J’avais repris mon aplomb et c’est d’une voix ferme que je déclarai :
– Je désire être mis à terre ! Capitaine, je vous paierai votre dérangement et votre temps perdu, au prix que vous fixerez vous-même.
Loup Larsen me regarda curieusement. Ses yeux, qui brillaient, disaient clairement qu’il se moquait de moi.
– J’ai une contre-proposition à vous faire. Et ça pour le bien de votre âme. Mon second est mort et, comme il faut le remplacer, il y aura à bord une promotion générale. Un matelot de première classe prendra la place du second. Mon mousse prendra celle du matelot. Vous prendrez celle du mousse. Il vous suffira de signer un contrat d’engagement pour la durée de la croisière. C’est vingt dollars par mois, et nourri.
« Eh bien, qu’en dites-vous ? Et je vous fais cette offre, je le répète, pour le bien de votre âme. Vous allez devenir quelqu’un. Vous apprendrez à vous tenir et à marcher sur vos propres jambes. Tout au moins à y trottiner.
Je haussai les épaules à ces paroles, car j’avais aperçu un bateau au large. Il faisait voile dans notre direction et grandissait à vue d’œil.
Bien que sa coque fût plus petite, il était, comme le Fantôme, gréé en goélette. Il était charmant à voir, bondissant et volant sur les vagues, et certainement il nous croiserait de très près.
Le vent avait fraîchi et le soleil, de nouveau caché par la brume, avait peu à peu disparu. La mer s’était ternie, elle aussi. Elle prenait des tons plombés, grossissait de plus en plus et lançait vers le ciel les crêtes blanches de ses écumes.
Notre allure s’était accélérée et nous donnions davantage de la bande. Sous une rafale plus forte, une grosse vague passa par-dessus la lisse, le pont fut submergé et balayé par l’eau, et le groupe des chasseurs de phoques eut les pieds inondés.
– Ce bateau vient sur nous, dis-je à Loup Larsen, il passera bientôt à portée de voix. Il se dirige sans doute vers San Francisco.
– C’est très probable, en effet... répondit Loup Larsen, tout en détournant légèrement la tête. Puis il se prit à beugler :
– Cuistot ! Hé, cuistot !
Le coq surgit aussitôt de la cuisine.
– Où est le mousse ? Va lui dire que je veux le voir !
– Oui, capitaine.
Et Thomas Mugridge, ayant rapidement couru vers l’arrière, disparut par une autre écoutille, près de la roue du gouvernail.
Il en émergea quelques instants après, suivi d’un jeune gars trapu, qui pouvait compter dans les dix-huit ou dix-neuf ans, et avait l’air d’une gouape.
– Le voici, capitaine, dit le coq.
Loup Larsen, sans lui répondre, vira brusquement vers le mousse et prononça :
– Dis donc, mousse, rappelle-moi ton nom.

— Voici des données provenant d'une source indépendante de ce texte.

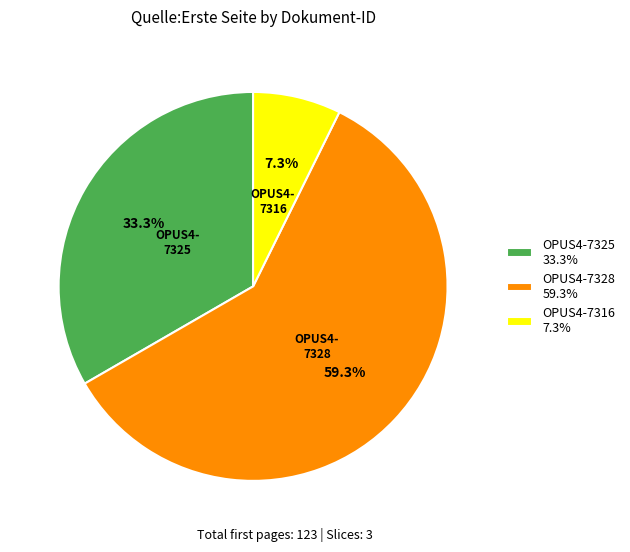

How many segments does this pie chart have?

3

– George Leach, capitaine... répondit le garçon d’un air maussade.
Il était visible, à sa mine, que le cuisinier l’avait averti de ce qu’on lui voulait.
– Ça n’est pas un nom irlandais ça ! Avec la gueule que tu as, tu devrais t’appeler O’Toole ou Mac Carthy. À moins que ta mère n’ait fauté avec un Irlandais, ce qui me paraît beaucoup plus vraisemblable.
Je vis les poings du garçon se serrer sous l’insulte, et le sang écarlate monter à son cou.
– Peu importe, d’ailleurs, reprit sèchement Loup Larsen. Tu as peut-être d’excellentes raisons de cacher ton vrai nom. Je ne t’en voudrai pas, pourvu que tu files droit. Compris ? Et qui t’a fait signer ton engagement ?
– Mac Cready et Swanson.
– ... Capitaine ! tonna Loup Larsen.
– Mac Cready et Swanson, capitaine... rectifia le garçon, ses yeux brillants d’une lueur plus irritée.